=== Section Start ===

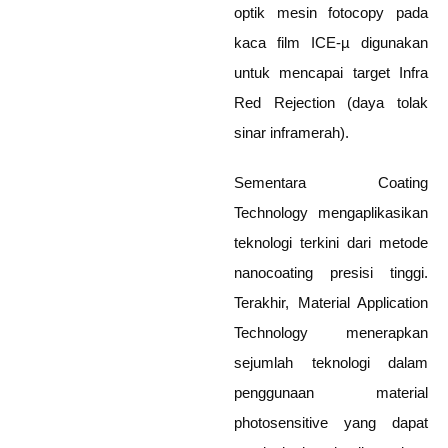
optik mesin fotocopy pada
kaca film ICE-µ digunakan
untuk mencapai target Infra
Red Rejection (daya tolak
sinar inframerah).
Sementara Coating
Technology mengaplikasikan
teknologi terkini dari metode
nanocoating presisi tinggi.
Terakhir, Material Application
Technology menerapkan
sejumlah teknologi dalam
penggunaan material
photosensitive yang dapat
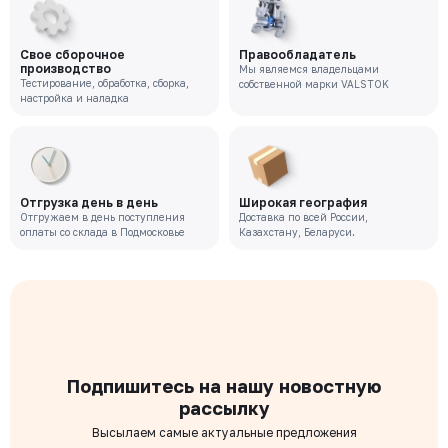
Свое сборочное
Правообладатель
производство
Мы являемся владельцами
Тестирование, обработка, сборка,
собственной марки VALSTOK
настройка и наладка
Отгрузка день в день
Широкая география
Отгружаем в день поступления
Доставка по всей России,
оплаты со склада в Подмосковье
Казахстану, Беларуси.
Подпишитесь на нашу новостную
рассылку
Высылаем самые актуальные предложения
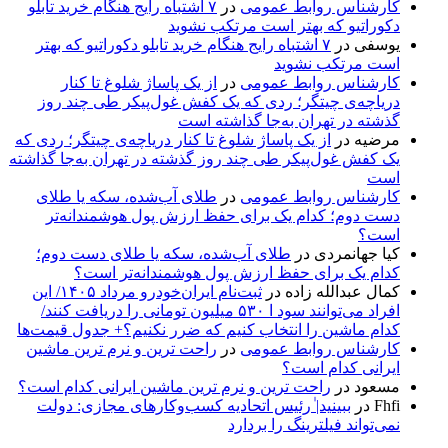
کارشناس روابط عمومی
در
۷ اشتباه رایج هنگام خرید تابلو
دکوراتیو که بهتر است مرتکب نشوید
یوسفی
در
۷ اشتباه رایج هنگام خرید تابلو دکوراتیو که بهتر
است مرتکب نشوید
کارشناس روابط عمومی
در
از یک پاساژ شلوغ تا کنار
دریاچه‌ی چیتگر؛ ردی که یک کفش غول‌پیکر طی چند روز
گذشته در تهران به‌جا گذاشته است
مرضیه
در
از یک پاساژ شلوغ تا کنار دریاچه‌ی چیتگر؛ ردی که
یک کفش غول‌پیکر طی چند روز گذشته در تهران به‌جا گذاشته
است
کارشناس روابط عمومی
در
طلای آب‌شده، سکه یا طلای
دست دوم؛ کدام یک برای حفظ ارزش پول هوشمندانه‌تر
است؟
کیا جهانمردی
در
طلای آب‌شده، سکه یا طلای دست دوم؛
کدام یک برای حفظ ارزش پول هوشمندانه‌تر است؟
کمال عبدالله زاده
در
ثبت‌نام ایران‌خودرو مرداد ۱۴۰۵/ این
افراد می‌توانند سود ا ۵۳۰ میلیون تومانی را دریافت کنند/
کدام ماشین را انتخاب کنیم که ضرر نکنیم؟+ جدول قیمت‌ها
کارشناس روابط عمومی
در
راحت ترین و نرم ترین ماشین
ایرانی کدام است؟
مسعود
در
راحت ترین و نرم ترین ماشین ایرانی کدام است؟
Fhfi
در
ببینید| ٰرئیس اتحادیه کسب‌وکارهای مجازی: دولت
نمی‌تواند فیلترینگ را بردارد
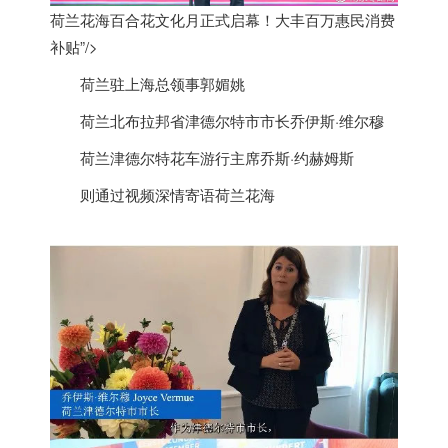
荷兰花海百合花文化月正式启幕！大丰百万惠民消费
补贴”/>
荷兰
驻上海总领事郭媚姚
荷兰
北布拉邦省津德尔特市市长乔伊斯·维尔穆
荷兰
津德尔特花车游行主席乔斯·约赫姆斯
则通过视频深情寄语
荷兰
花海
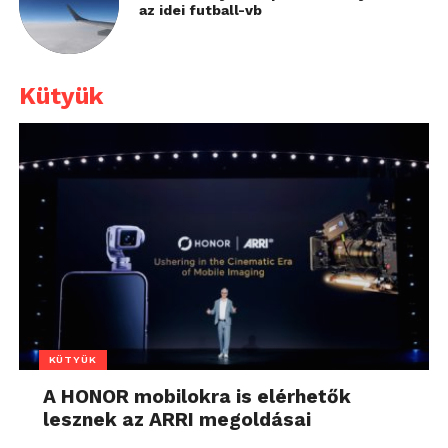
az idei futball-vb
Kütyük
KÜTYÜK
A HONOR mobilokra is elérhetők
lesznek az ARRI megoldásai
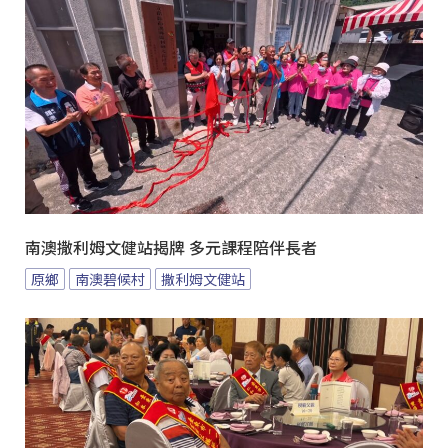
南澳撒利姆文健站揭牌 多元課程陪伴長者
原鄉
南澳碧候村
撒利姆文健站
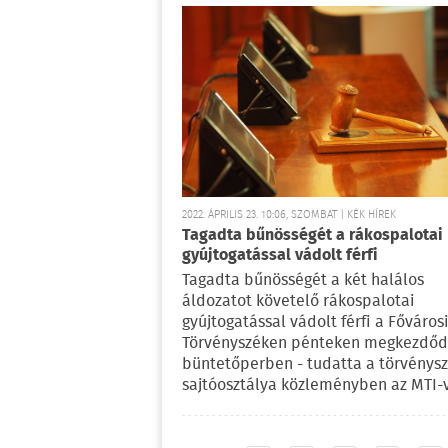
2022. ÁPRILIS 23. 10:06, SZOMBAT | KÉK HÍREK
Tagadta bűnösségét a rákospalotai
gyújtogatással vádolt férfi
Tagadta bűnösségét a két halálos
áldozatot követelő rákospalotai
gyújtogatással vádolt férfi a Főváros
Törvényszéken pénteken megkezdőd
büntetőperben - tudatta a törvénys
sajtóosztálya közleményben az MTI-v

=== Section End ===

Task item: Print the material in full and exactly, minus the pictures.

The completed task:
optik mesin fotocopy pada
kaca film ICE-µ digunakan
untuk mencapai target Infra
Red Rejection (daya tolak
sinar inframerah).
Sementara Coating
Technology mengaplikasikan
teknologi terkini dari metode
nanocoating presisi tinggi.
Terakhir, Material Application
Technology menerapkan
sejumlah teknologi dalam
penggunaan material
photosensitive yang dapat
Свое сборочное
Правообладатель
производство
Мы являемся владельцами
Тестирование, обработка, сборка,
собственной марки VALSTOK
настройка и наладка
Отгрузка день в день
Широкая география
Отгружаем в день поступления
Доставка по всей России,
оплаты со склада в Подмосковье
Казахстану, Беларуси.
Подпишитесь на нашу новостную
рассылку
Высылаем самые актуальные предложения
کارشناس روابط عمومی
در
۷ اشتباه رایج هنگام خرید تابلو
دکوراتیو که بهتر است مرتکب نشوید
یوسفی
در
۷ اشتباه رایج هنگام خرید تابلو دکوراتیو که بهتر
است مرتکب نشوید
کارشناس روابط عمومی
در
از یک پاساژ شلوغ تا کنار
دریاچه‌ی چیتگر؛ ردی که یک کفش غول‌پیکر طی چند روز
گذشته در تهران به‌جا گذاشته است
مرضیه
در
از یک پاساژ شلوغ تا کنار دریاچه‌ی چیتگر؛ ردی که
یک کفش غول‌پیکر طی چند روز گذشته در تهران به‌جا گذاشته
است
کارشناس روابط عمومی
در
طلای آب‌شده، سکه یا طلای
دست دوم؛ کدام یک برای حفظ ارزش پول هوشمندانه‌تر
است؟
کیا جهانمردی
در
طلای آب‌شده، سکه یا طلای دست دوم؛
کدام یک برای حفظ ارزش پول هوشمندانه‌تر است؟
کمال عبدالله زاده
در
ثبت‌نام ایران‌خودرو مرداد ۱۴۰۵/ این
افراد می‌توانند سود ا ۵۳۰ میلیون تومانی را دریافت کنند/
کدام ماشین را انتخاب کنیم که ضرر نکنیم؟+ جدول قیمت‌ها
کارشناس روابط عمومی
در
راحت ترین و نرم ترین ماشین
ایرانی کدام است؟
مسعود
در
راحت ترین و نرم ترین ماشین ایرانی کدام است؟
Fhfi
در
ببینید| ٰرئیس اتحادیه کسب‌وکارهای مجازی: دولت
نمی‌تواند فیلترینگ را بردارد
荷兰花海百合花文化月正式启幕！大丰百万惠民消费
补贴”/>
荷兰
驻上海总领事郭媚姚
荷兰
北布拉邦省津德尔特市市长乔伊斯·维尔穆
荷兰
津德尔特花车游行主席乔斯·约赫姆斯
则通过视频深情寄语
荷兰
花海
az idei futball-vb
Kütyük
KÜTYÜK
A HONOR mobilokra is elérhetők
lesznek az ARRI megoldásai
南澳撒利姆文健站揭牌 多元課程陪伴長者
原鄉
南澳碧候村
撒利姆文健站
2022. ÁPRILIS 23. 10:06, SZOMBAT | KÉK HÍREK
Tagadta bűnösségét a rákospalotai
gyújtogatással vádolt férfi
Tagadta bűnösségét a két halálos
áldozatot követelő rákospalotai
gyújtogatással vádolt férfi a Főváros
Törvényszéken pénteken megkezdőd
büntetőperben - tudatta a törvénys
sajtóosztálya közleményben az MTI-v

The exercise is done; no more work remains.